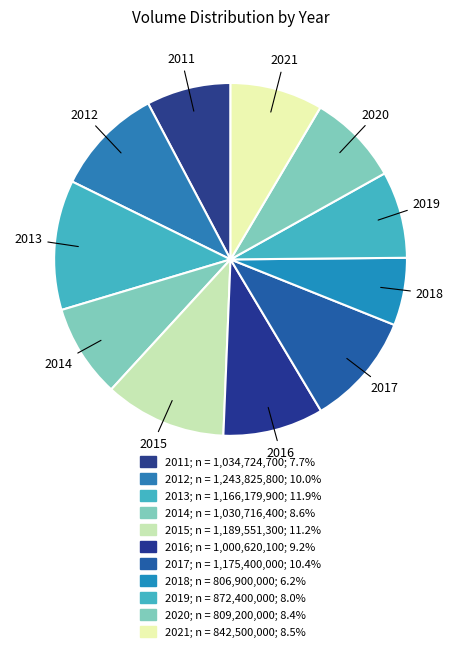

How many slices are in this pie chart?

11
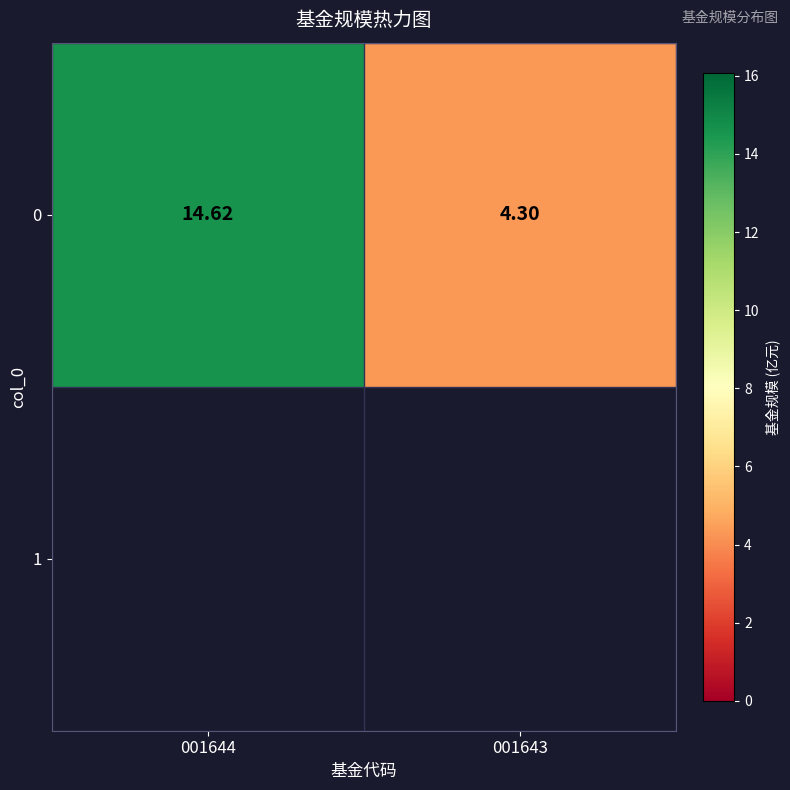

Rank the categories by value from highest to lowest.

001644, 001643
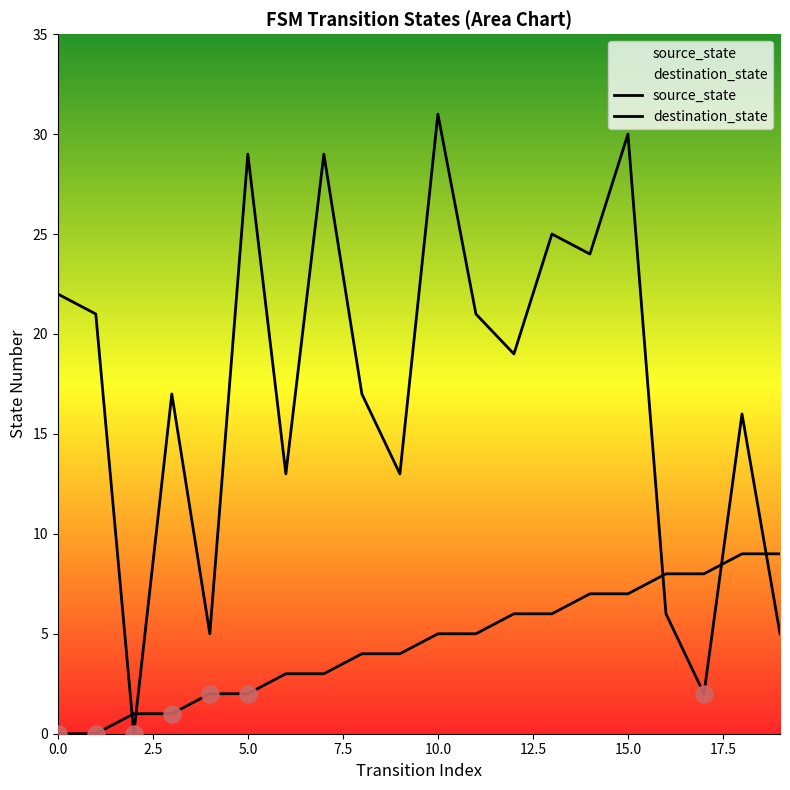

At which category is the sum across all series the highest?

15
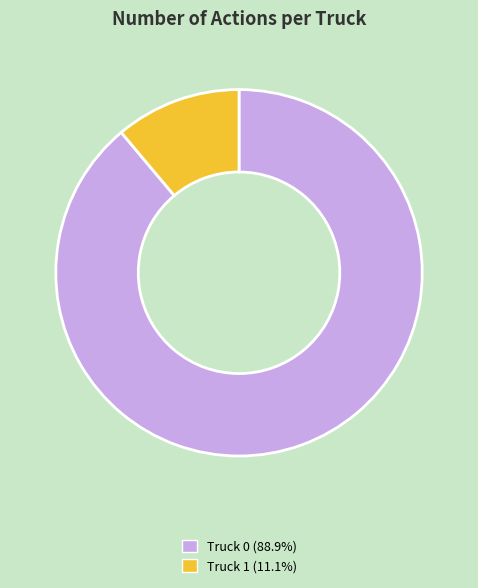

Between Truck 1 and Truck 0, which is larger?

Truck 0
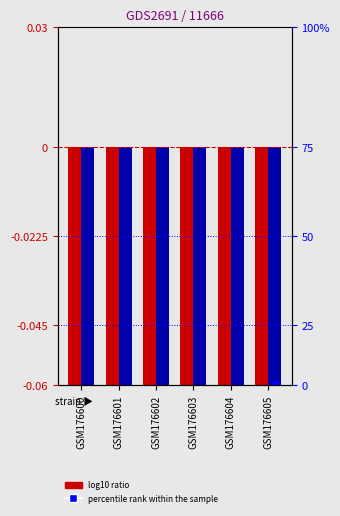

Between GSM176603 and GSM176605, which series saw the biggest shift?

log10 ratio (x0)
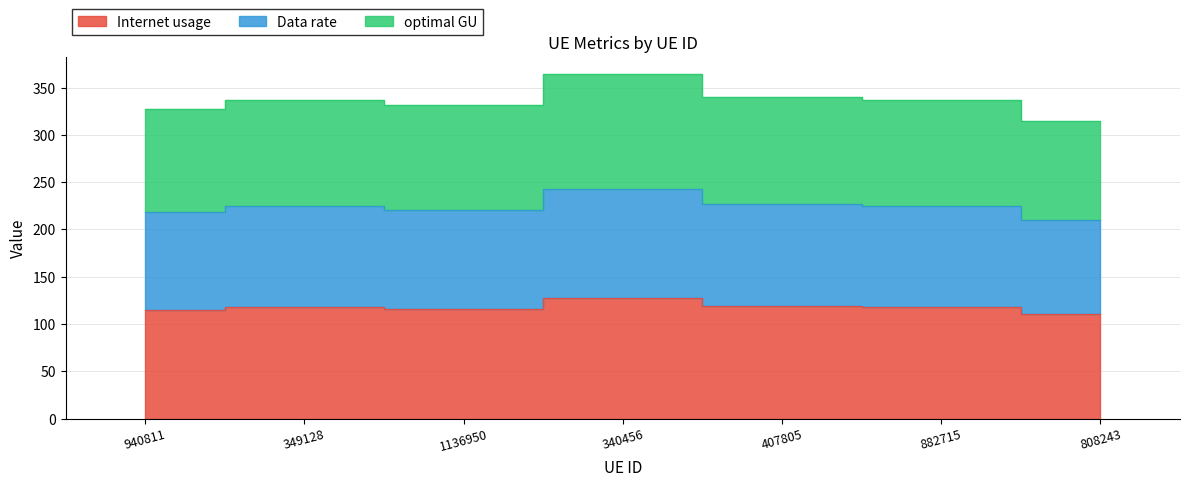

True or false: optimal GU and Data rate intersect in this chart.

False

Task item
Print all the rows above word for word, from the first to the last, leaving out the pictures.

Response area
How many slices are in this pie chart?

11

Rank the categories by value from highest to lowest.

001644, 001643

At which category is the sum across all series the highest?

15

Between Truck 1 and Truck 0, which is larger?

Truck 0

Between GSM176603 and GSM176605, which series saw the biggest shift?

log10 ratio (x0)

True or false: optimal GU and Data rate intersect in this chart.

False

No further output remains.